Sejarah Sriwijaya Diboyong ke London Fashion Week

Reporter : Cynthia Amanda Male
Senin, 11 Februari 2019 18:15
Sejarah Sriwijaya Diboyong ke London Fashion Week
London Fashion Week (LFW) 2019 akan berlangsung pada 15-20 Februari 2019 mendatang.

Dream - London Fashion Week (LFW) 2019 dihelat pada 15 hingga 20 Februari. Para desainer berbagai negara akan unjuk karya di ajang ini, termasuk dari Indonesia.

Salah satu desainer lokal yang siap berangkat adalah Nila Baharuddin. Dia akan memperkenalkan batik khas Indonesia.

" Saya akan ke sana bersama dua desainer pakaian dan satu desainer sepatu juga. Kami diberikan satu slot show khusus Indonesia karena memperingati 70 tahun hubungan Indonesia dan Inggris," jelas Nila di The Broadway Kemang, Jakarta, Senin 11 Februari 2019.

Slot show yang diisi desainer Indonesia ini akan berlangsung pada 16 Februari mendatang. Kesempatan tersebut dimanfaatkannya untuk memperkenalkan berbagai kain Indonesia dengan tema Jewel of Sriwijaya Kingdom.

 Nila Baharuddin/Cynthia Amanda Male

Foto: Nila Baharuddin (Cynthia Amanda Male/ Dream.co.id)

" Di sini saya menampilkan koleksi Autumn/Winter dan mengangkat keunikan kain etnik Palembang dengan 20 koleksi. Tapi, totalnya hampir 50," tuturnya.

Dalam koleksi tersebut, ia memakai tenun asli yang diproduksi lebih dari 15 pengrajin. Nila memilih sendiri warna koleksi yang dibawa ke London.

" Benangnya dari kapas. Warna yang dipakai adalah warna dari pewarna alam. Jadi, prosesnya lebih lama dari pewarna tekstil dan lebih eco-friendly," ujarnya.

Keseluruhan koleksinya 80 persen menggunakan kain tradisional. Hanya beberapa di antaranya dicampur dengan bahan biasa karena lebarnya tidak cukup.

Bahkan karena mayoritas menggunakan bahan tradisional, satu koleksi memiliki bobot sampai 2,5 kilogram dengan lebar enam meter. " Makanya, saya cari kain yang ringan supaya tidak terlalu berat ketika ditumpuk," tegas Nila.

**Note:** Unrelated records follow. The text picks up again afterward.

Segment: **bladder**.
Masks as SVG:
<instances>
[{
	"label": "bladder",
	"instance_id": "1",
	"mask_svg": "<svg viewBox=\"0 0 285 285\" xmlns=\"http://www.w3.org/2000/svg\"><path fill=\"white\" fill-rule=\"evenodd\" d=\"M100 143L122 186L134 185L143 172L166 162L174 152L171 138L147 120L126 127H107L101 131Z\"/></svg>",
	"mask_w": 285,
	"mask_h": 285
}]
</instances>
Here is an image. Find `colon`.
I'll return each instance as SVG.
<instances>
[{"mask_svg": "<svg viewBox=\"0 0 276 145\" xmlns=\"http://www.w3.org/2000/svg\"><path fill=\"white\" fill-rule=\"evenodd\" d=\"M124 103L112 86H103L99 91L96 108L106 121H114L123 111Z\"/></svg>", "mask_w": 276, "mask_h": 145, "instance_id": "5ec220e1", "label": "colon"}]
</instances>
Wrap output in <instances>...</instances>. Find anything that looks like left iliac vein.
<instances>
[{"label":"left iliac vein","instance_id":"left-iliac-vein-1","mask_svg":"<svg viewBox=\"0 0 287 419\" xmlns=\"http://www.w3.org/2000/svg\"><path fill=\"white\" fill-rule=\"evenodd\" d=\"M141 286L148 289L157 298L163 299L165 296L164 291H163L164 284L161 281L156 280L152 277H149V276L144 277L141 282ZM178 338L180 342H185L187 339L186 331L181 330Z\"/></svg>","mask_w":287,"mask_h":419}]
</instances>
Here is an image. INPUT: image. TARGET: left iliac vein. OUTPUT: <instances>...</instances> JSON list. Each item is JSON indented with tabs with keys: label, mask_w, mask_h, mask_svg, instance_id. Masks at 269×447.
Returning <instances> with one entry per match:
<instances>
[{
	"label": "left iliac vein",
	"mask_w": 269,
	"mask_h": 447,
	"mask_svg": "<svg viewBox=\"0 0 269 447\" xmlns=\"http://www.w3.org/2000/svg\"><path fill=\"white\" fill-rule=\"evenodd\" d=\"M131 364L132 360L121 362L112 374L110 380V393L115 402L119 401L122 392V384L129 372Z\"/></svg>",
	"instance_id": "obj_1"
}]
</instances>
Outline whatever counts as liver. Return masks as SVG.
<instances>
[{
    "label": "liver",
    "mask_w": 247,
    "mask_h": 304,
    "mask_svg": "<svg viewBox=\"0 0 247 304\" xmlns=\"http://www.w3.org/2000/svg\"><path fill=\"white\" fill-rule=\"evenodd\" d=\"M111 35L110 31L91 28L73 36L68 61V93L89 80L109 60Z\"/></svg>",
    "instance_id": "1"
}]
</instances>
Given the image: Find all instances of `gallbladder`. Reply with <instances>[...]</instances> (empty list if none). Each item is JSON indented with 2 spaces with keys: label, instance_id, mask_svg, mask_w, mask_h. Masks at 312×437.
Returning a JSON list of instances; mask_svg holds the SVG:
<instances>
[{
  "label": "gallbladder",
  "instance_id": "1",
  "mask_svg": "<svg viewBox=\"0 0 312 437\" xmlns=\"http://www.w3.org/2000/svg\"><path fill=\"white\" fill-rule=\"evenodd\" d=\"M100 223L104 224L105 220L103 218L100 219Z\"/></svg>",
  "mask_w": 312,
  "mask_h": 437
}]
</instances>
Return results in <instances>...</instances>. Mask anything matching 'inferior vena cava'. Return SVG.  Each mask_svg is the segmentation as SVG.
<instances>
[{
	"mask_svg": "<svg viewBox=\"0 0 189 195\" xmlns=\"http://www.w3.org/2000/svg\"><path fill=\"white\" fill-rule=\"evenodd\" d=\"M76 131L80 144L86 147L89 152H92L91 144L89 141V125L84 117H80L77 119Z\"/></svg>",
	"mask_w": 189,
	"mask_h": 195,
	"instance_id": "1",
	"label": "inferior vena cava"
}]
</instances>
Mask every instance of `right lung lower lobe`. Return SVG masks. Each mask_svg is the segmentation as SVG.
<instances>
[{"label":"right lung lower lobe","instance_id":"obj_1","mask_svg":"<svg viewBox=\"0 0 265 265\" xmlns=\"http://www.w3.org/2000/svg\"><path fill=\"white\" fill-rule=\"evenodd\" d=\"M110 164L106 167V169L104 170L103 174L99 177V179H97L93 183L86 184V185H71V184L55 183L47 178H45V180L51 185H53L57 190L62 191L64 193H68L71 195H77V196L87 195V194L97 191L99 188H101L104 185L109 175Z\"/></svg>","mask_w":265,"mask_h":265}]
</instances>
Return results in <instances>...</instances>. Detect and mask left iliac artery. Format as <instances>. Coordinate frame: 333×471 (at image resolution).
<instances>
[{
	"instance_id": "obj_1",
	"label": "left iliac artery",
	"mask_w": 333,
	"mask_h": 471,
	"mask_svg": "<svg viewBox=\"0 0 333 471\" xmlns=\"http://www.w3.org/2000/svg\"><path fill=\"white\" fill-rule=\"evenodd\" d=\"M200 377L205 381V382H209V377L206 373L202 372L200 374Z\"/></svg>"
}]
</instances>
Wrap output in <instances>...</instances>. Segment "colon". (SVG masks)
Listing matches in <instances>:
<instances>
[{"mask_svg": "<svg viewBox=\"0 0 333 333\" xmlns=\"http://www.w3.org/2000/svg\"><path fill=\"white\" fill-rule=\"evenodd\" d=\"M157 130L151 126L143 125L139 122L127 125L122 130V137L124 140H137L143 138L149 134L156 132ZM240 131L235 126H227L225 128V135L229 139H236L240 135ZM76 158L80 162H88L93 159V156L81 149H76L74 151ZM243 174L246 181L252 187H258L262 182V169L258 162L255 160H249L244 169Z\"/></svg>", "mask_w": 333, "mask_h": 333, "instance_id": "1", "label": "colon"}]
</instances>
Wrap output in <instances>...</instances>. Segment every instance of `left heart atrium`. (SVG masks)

 Instagram.com/nila_baharuddin

Foto: Instagram.com/nila_baharuddin

Di kesempatan ini juga, Nila juga ingin mengenalkan kain tenun dan sejarah Indonesia pada masyarakat di negara lain, terutama koleksi songket Sriwijaya.

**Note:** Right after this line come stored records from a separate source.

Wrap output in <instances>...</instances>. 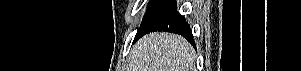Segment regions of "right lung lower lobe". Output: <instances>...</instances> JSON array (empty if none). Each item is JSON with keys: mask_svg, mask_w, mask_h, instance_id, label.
<instances>
[{"mask_svg": "<svg viewBox=\"0 0 301 71\" xmlns=\"http://www.w3.org/2000/svg\"><path fill=\"white\" fill-rule=\"evenodd\" d=\"M154 31H167L181 34L192 45H195L189 24L177 12L175 0H161L144 18L140 25L134 42L143 35Z\"/></svg>", "mask_w": 301, "mask_h": 71, "instance_id": "98d812e1", "label": "right lung lower lobe"}]
</instances>
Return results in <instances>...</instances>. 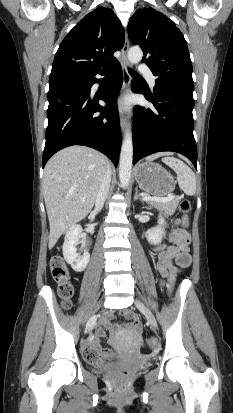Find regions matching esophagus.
Segmentation results:
<instances>
[{
    "label": "esophagus",
    "instance_id": "1",
    "mask_svg": "<svg viewBox=\"0 0 233 413\" xmlns=\"http://www.w3.org/2000/svg\"><path fill=\"white\" fill-rule=\"evenodd\" d=\"M129 39L127 33L125 34V42L124 46L122 49V57L120 59V64L122 67V74H123V85H122V91L124 92L130 85L131 81V76L128 72V60H127V54L129 50ZM120 126L123 132L126 131L127 126H128V119L126 116V113L123 108H120Z\"/></svg>",
    "mask_w": 233,
    "mask_h": 413
}]
</instances>
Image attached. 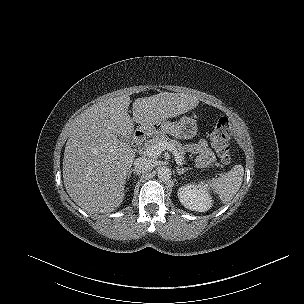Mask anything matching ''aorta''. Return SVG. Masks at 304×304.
Listing matches in <instances>:
<instances>
[{
    "label": "aorta",
    "instance_id": "aorta-1",
    "mask_svg": "<svg viewBox=\"0 0 304 304\" xmlns=\"http://www.w3.org/2000/svg\"><path fill=\"white\" fill-rule=\"evenodd\" d=\"M157 174H158L159 180L165 182V181H168L171 178L172 172L167 167H161V168H159Z\"/></svg>",
    "mask_w": 304,
    "mask_h": 304
}]
</instances>
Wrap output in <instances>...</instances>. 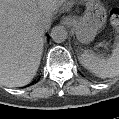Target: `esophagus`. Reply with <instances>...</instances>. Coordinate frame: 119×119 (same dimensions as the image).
<instances>
[{
    "label": "esophagus",
    "mask_w": 119,
    "mask_h": 119,
    "mask_svg": "<svg viewBox=\"0 0 119 119\" xmlns=\"http://www.w3.org/2000/svg\"><path fill=\"white\" fill-rule=\"evenodd\" d=\"M62 24H64V25H69V24H71L72 23V18L70 17V16H66V17H64L63 19H62Z\"/></svg>",
    "instance_id": "obj_1"
}]
</instances>
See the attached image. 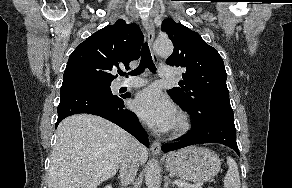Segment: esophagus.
I'll use <instances>...</instances> for the list:
<instances>
[{
	"label": "esophagus",
	"instance_id": "esophagus-1",
	"mask_svg": "<svg viewBox=\"0 0 292 188\" xmlns=\"http://www.w3.org/2000/svg\"><path fill=\"white\" fill-rule=\"evenodd\" d=\"M143 25L147 31L148 43L152 47L154 37H155V28L152 20L150 18H145L143 20ZM153 60L156 62L158 60L157 55L152 51ZM150 151L153 155H159L161 151V144L159 141H154L151 145Z\"/></svg>",
	"mask_w": 292,
	"mask_h": 188
}]
</instances>
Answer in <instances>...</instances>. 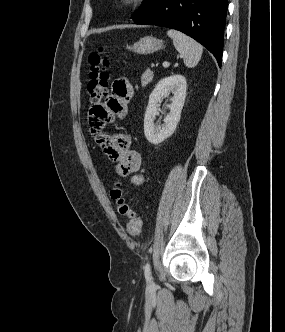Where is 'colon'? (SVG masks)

" Selama ini yang terkenal hanya Batik. Belum banyak yang tahu Songket. Desainer lokal juga biasanya buat campuran Songket dengan bahan lain. Kali ini, saya akan tonjolkan Songketnya," imbuhnya.

Selain menggunakan bahan Songket secara keseluruhan, Nila pun menyertakan nama pengrajin di setiap nama baju yang dibuat dengan sentuhan ala Inggris ini.

" Setiap bajunya punya nama yang memiliki arti sejarah kain itu sendiri dan nama pengrajinnya. Jadi orang tahu siapa yang buat, sekaligus menghargai pengrajinnya," katanya.